Wednesday, August 06, 2008
Dawdling Down The Douglas Valley
As we made our way out of Wigan, we were aware of the little River Douglas running parallel with the canal, looking like little more than a wide ditch. Hard to believe that boats once used to navigate it right up to Wigan! We soon found ourselves in a delightful wooded valley, with the Douglas still alongside. By now it looked like a proper little country river, though it was still difficult to see how boats could ever have used it. Here we are, moored next to Otters Croft Wood near Gathurst.
Contrasts here as well, though, as the M6 soared overhead above the otherwise picturesque paired Dean Locks.
By now, we could see that we had plenty of time in hand before we needed to be in Tarleton to make our crossing of the Ribble Link on 2nd August, so we could simply dawdle along this section of the Leeds and Liverpool Canal. We have certainly seen a wide variety of scenery since we joined this canal in Leeds back in early June, but this was Lancashire in unfamiliar guise.
After we went down one more deep lock near Appley Bridge, the countryside started to open out into flat fenland, more like Lincolnshire or Cambridgeshire, and with the same patchwork of market gardens and arable crops. Enormous fields of grass, manicured like bowling greens – what could they be? All was clear when we saw the machinery and lorries of companies selling turf!
The stump of Parbold's 1794 windmill continued the fenland impression as we continued westwards, temporarily leaving the Douglas as the canal followed its winding route. We decided to overshoot the turning down the Rufford Arm and travel some of the way towards Liverpool, though not all the way – we had been advised that the canal got weedier further on, and we didn't really have a great appetite to explore a weedy canal as it went deeper into built-up areas!
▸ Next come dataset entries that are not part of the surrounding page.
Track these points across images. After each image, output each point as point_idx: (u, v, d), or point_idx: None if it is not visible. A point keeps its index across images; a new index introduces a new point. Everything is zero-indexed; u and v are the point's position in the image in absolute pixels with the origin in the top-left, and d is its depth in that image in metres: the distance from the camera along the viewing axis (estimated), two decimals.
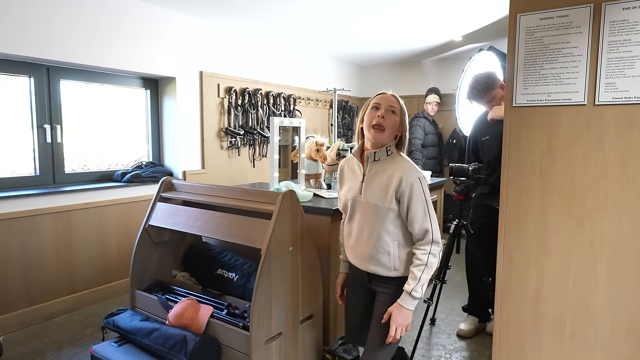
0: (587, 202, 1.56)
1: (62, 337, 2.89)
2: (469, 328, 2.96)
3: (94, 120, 3.67)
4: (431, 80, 6.22)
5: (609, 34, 1.47)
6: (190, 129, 4.09)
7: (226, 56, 4.41)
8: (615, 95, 1.48)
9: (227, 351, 2.10)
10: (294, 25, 4.36)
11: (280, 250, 2.11)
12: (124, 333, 2.27)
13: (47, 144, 3.27)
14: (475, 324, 3.00)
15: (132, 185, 3.64)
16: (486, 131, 2.81)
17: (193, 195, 2.56)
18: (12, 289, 2.98)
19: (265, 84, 4.84)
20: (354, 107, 6.52)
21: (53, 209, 3.15)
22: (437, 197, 3.95)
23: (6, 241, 2.92)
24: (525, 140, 1.65)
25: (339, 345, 2.38)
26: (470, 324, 2.98)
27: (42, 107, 3.22)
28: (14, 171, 3.18)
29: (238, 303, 2.42)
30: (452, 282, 3.93)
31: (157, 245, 2.67)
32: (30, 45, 2.93)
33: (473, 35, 4.76)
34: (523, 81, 1.64)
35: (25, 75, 3.13)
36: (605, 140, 1.51)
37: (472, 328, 2.97)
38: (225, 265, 2.62)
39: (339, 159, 3.21)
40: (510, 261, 1.72)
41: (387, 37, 4.86)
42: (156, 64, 3.74)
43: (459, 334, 2.96)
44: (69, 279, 3.29)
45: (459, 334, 2.96)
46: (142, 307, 2.54)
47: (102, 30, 3.33)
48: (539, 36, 1.60)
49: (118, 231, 3.59)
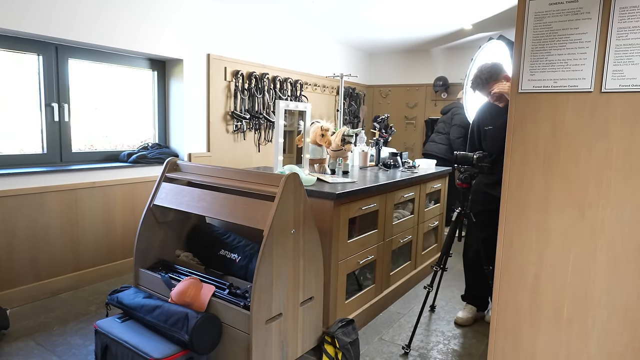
0: (589, 189, 1.55)
1: (67, 313, 2.95)
2: (466, 316, 2.98)
3: (101, 100, 3.69)
4: (439, 69, 6.17)
5: (618, 20, 1.45)
6: (196, 112, 4.10)
7: (234, 39, 4.40)
8: (622, 82, 1.46)
9: (228, 330, 2.13)
10: (303, 10, 4.32)
11: (283, 232, 2.13)
12: (127, 309, 2.31)
13: (55, 123, 3.29)
14: (473, 312, 3.02)
15: (138, 166, 3.67)
16: (489, 121, 2.81)
17: (197, 176, 2.58)
18: (19, 264, 3.03)
19: (272, 69, 4.83)
20: (360, 95, 6.49)
21: (60, 187, 3.18)
22: (441, 185, 3.95)
23: (14, 217, 2.97)
24: (530, 126, 1.64)
25: (338, 328, 2.41)
26: (468, 313, 3.00)
27: (50, 85, 3.24)
28: (22, 149, 3.21)
29: (240, 283, 2.45)
30: (453, 270, 3.95)
31: (162, 225, 2.70)
32: (38, 22, 2.94)
33: (483, 24, 4.70)
34: (530, 67, 1.62)
35: (34, 53, 3.14)
36: (611, 128, 1.50)
37: (470, 317, 2.99)
38: (228, 246, 2.65)
39: (344, 145, 3.22)
40: (510, 247, 1.73)
41: (396, 24, 4.82)
42: (164, 45, 3.74)
43: (456, 322, 2.98)
44: (74, 257, 3.34)
45: (457, 322, 2.98)
46: (145, 285, 2.59)
47: (110, 9, 3.32)
48: (548, 21, 1.58)
49: (123, 211, 3.63)
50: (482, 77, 2.72)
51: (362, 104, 6.57)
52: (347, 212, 2.61)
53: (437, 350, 2.63)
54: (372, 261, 2.96)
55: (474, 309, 3.03)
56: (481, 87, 2.77)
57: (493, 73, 2.70)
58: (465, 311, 3.02)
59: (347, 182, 2.81)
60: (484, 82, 2.73)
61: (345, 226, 2.62)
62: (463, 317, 2.98)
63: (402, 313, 3.11)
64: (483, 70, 2.73)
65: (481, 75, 2.73)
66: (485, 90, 2.76)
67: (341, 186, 2.65)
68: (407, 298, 3.37)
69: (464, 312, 3.01)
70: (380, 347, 2.64)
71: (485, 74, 2.71)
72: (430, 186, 3.70)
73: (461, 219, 2.74)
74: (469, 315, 2.99)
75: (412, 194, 3.38)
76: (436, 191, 3.88)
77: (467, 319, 2.98)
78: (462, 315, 3.00)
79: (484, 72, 2.72)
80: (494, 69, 2.71)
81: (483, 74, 2.72)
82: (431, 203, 3.92)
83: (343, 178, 2.99)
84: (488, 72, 2.71)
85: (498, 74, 2.70)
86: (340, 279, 2.63)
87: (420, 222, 3.62)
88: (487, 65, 2.74)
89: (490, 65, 2.74)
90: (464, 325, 2.96)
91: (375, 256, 2.98)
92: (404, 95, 6.50)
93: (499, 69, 2.72)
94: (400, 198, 3.21)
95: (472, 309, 3.03)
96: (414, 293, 3.47)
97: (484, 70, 2.73)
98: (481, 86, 2.76)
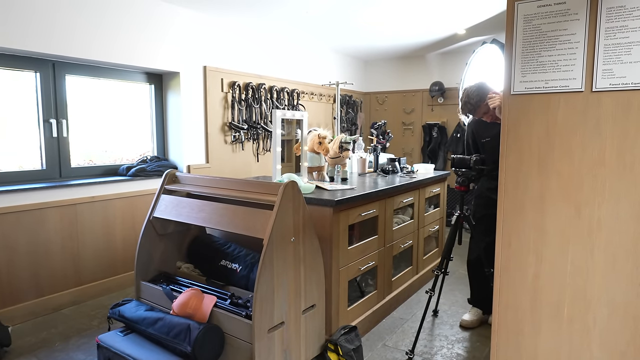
0: (584, 188, 1.56)
1: (70, 328, 2.94)
2: (472, 319, 2.98)
3: (99, 115, 3.72)
4: (435, 74, 6.21)
5: (606, 20, 1.47)
6: (194, 124, 4.12)
7: (230, 51, 4.44)
8: (612, 81, 1.48)
9: (230, 340, 2.13)
10: (297, 19, 4.37)
11: (283, 240, 2.13)
12: (129, 323, 2.31)
13: (53, 139, 3.31)
14: (478, 315, 3.01)
15: (137, 179, 3.68)
16: (484, 133, 2.84)
17: (196, 187, 2.59)
18: (20, 280, 3.03)
19: (269, 79, 4.86)
20: (357, 102, 6.53)
21: (59, 202, 3.20)
22: (440, 190, 3.96)
23: (14, 234, 2.98)
24: (524, 127, 1.66)
25: (341, 335, 2.41)
26: (473, 315, 3.00)
27: (48, 101, 3.26)
28: (21, 166, 3.23)
29: (241, 293, 2.45)
30: (455, 274, 3.94)
31: (162, 237, 2.71)
32: (35, 40, 2.97)
33: (476, 28, 4.75)
34: (521, 69, 1.64)
35: (31, 71, 3.17)
36: (603, 127, 1.51)
37: (475, 319, 2.99)
38: (229, 256, 2.65)
39: (342, 152, 3.23)
40: (509, 248, 1.73)
41: (390, 31, 4.86)
42: (160, 58, 3.77)
43: (461, 325, 2.98)
44: (75, 272, 3.34)
45: (462, 325, 2.98)
46: (147, 297, 2.58)
47: (106, 25, 3.36)
48: (537, 24, 1.60)
49: (123, 224, 3.64)
50: (472, 102, 2.75)
51: (360, 111, 6.60)
52: (347, 218, 2.62)
53: (441, 354, 2.62)
54: (373, 267, 2.96)
55: (480, 311, 3.03)
56: (474, 111, 2.80)
57: (481, 94, 2.72)
58: (471, 314, 3.01)
59: (346, 189, 2.82)
60: (475, 105, 2.75)
61: (345, 233, 2.62)
62: (468, 319, 2.98)
63: (405, 318, 3.10)
64: (470, 94, 2.75)
65: (470, 100, 2.76)
66: (479, 112, 2.79)
67: (340, 193, 2.66)
68: (409, 303, 3.37)
69: (469, 315, 3.01)
70: (384, 353, 2.63)
71: (474, 97, 2.74)
72: (429, 190, 3.71)
73: (460, 221, 2.74)
74: (474, 317, 2.99)
75: (412, 198, 3.39)
76: (435, 195, 3.89)
77: (472, 321, 2.97)
78: (467, 317, 3.00)
79: (472, 96, 2.74)
80: (481, 90, 2.73)
81: (471, 98, 2.75)
82: (431, 207, 3.93)
83: (342, 185, 3.00)
84: (476, 95, 2.73)
85: (486, 93, 2.72)
86: (342, 286, 2.63)
87: (421, 227, 3.62)
88: (473, 89, 2.76)
89: (475, 87, 2.76)
90: (468, 328, 2.95)
91: (376, 262, 2.98)
92: (400, 101, 6.53)
93: (485, 88, 2.74)
94: (399, 203, 3.22)
95: (477, 311, 3.02)
96: (417, 298, 3.46)
97: (472, 94, 2.75)
98: (473, 110, 2.79)
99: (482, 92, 2.72)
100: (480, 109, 2.75)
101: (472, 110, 2.79)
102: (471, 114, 2.85)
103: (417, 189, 3.47)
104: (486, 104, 2.71)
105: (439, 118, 6.19)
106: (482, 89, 2.73)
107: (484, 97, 2.71)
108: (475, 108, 2.76)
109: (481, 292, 3.00)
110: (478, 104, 2.74)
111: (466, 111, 2.84)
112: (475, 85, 2.78)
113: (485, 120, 2.82)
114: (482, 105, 2.73)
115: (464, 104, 2.81)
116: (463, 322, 2.99)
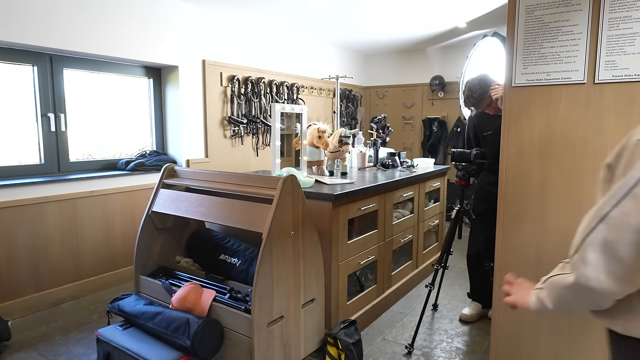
0: (585, 181, 1.55)
1: (69, 322, 2.94)
2: (471, 313, 2.97)
3: (97, 109, 3.69)
4: (435, 68, 6.18)
5: (609, 11, 1.45)
6: (193, 118, 4.10)
7: (229, 45, 4.41)
8: (615, 73, 1.46)
9: (230, 334, 2.13)
10: (297, 13, 4.34)
11: (282, 234, 2.12)
12: (128, 317, 2.31)
13: (52, 133, 3.29)
14: (478, 309, 3.01)
15: (136, 173, 3.67)
16: (486, 126, 2.82)
17: (195, 181, 2.58)
18: (20, 275, 3.02)
19: (268, 73, 4.83)
20: (357, 96, 6.50)
21: (59, 196, 3.18)
22: (441, 184, 3.94)
23: (14, 228, 2.97)
24: (525, 120, 1.64)
25: (340, 329, 2.41)
26: (473, 309, 3.00)
27: (46, 96, 3.24)
28: (20, 160, 3.21)
29: (240, 287, 2.44)
30: (455, 268, 3.94)
31: (161, 231, 2.70)
32: (34, 34, 2.95)
33: (477, 21, 4.71)
34: (523, 61, 1.62)
35: (28, 64, 3.14)
36: (605, 119, 1.50)
37: (475, 313, 2.98)
38: (228, 250, 2.64)
39: (341, 146, 3.22)
40: (509, 242, 1.72)
41: (390, 24, 4.83)
42: (159, 52, 3.75)
43: (461, 319, 2.98)
44: (75, 266, 3.34)
45: (461, 319, 2.97)
46: (146, 292, 2.58)
47: (105, 18, 3.33)
48: (539, 14, 1.58)
49: (123, 219, 3.63)
50: (475, 95, 2.73)
51: (359, 106, 6.57)
52: (346, 212, 2.60)
53: (441, 348, 2.62)
54: (373, 261, 2.95)
55: (479, 305, 3.02)
56: (477, 104, 2.78)
57: (484, 87, 2.70)
58: (470, 308, 3.01)
59: (346, 183, 2.80)
60: (478, 98, 2.74)
61: (345, 227, 2.61)
62: (468, 313, 2.98)
63: (404, 312, 3.10)
64: (473, 87, 2.73)
65: (472, 93, 2.73)
66: (482, 105, 2.77)
67: (339, 187, 2.65)
68: (409, 297, 3.36)
69: (469, 309, 3.00)
70: (384, 347, 2.63)
71: (477, 90, 2.71)
72: (429, 185, 3.70)
73: (460, 216, 2.73)
74: (474, 312, 2.98)
75: (411, 193, 3.37)
76: (435, 190, 3.87)
77: (472, 315, 2.97)
78: (467, 311, 2.99)
79: (475, 89, 2.72)
80: (483, 82, 2.71)
81: (474, 91, 2.73)
82: (431, 202, 3.92)
83: (341, 179, 2.99)
84: (479, 88, 2.71)
85: (488, 86, 2.70)
86: (342, 280, 2.62)
87: (420, 221, 3.61)
88: (475, 82, 2.74)
89: (477, 80, 2.74)
90: (468, 322, 2.95)
91: (376, 256, 2.97)
92: (400, 95, 6.50)
93: (487, 80, 2.72)
94: (399, 197, 3.20)
95: (477, 305, 3.02)
96: (416, 292, 3.45)
97: (474, 88, 2.73)
98: (477, 104, 2.77)
99: (485, 84, 2.70)
100: (483, 101, 2.73)
101: (475, 103, 2.77)
102: (474, 107, 2.83)
103: (417, 184, 3.46)
104: (489, 96, 2.69)
105: (439, 112, 6.16)
106: (485, 81, 2.71)
107: (486, 89, 2.69)
108: (478, 101, 2.74)
109: (481, 286, 3.00)
110: (481, 96, 2.72)
111: (469, 104, 2.82)
112: (478, 77, 2.76)
113: (489, 112, 2.80)
114: (485, 98, 2.71)
115: (466, 97, 2.79)
116: (463, 316, 2.98)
So, back to the junction, under the towpath bridge and past the old dry dock to start our descent through seven more locks to Tarleton, practically at sea level. In the process, the canal and the Douglas come close again, and the last stretch of the canal into Tarleton is actually the old course of the river.
Meanwhile, the weather (and especially the wind) began to occupy our interest, as we came closer to our Ribble crossing date. Too much westerly wind and the crossing could be cancelled. Just a bit less than that, and we would have choppy water to navigate in the estuary!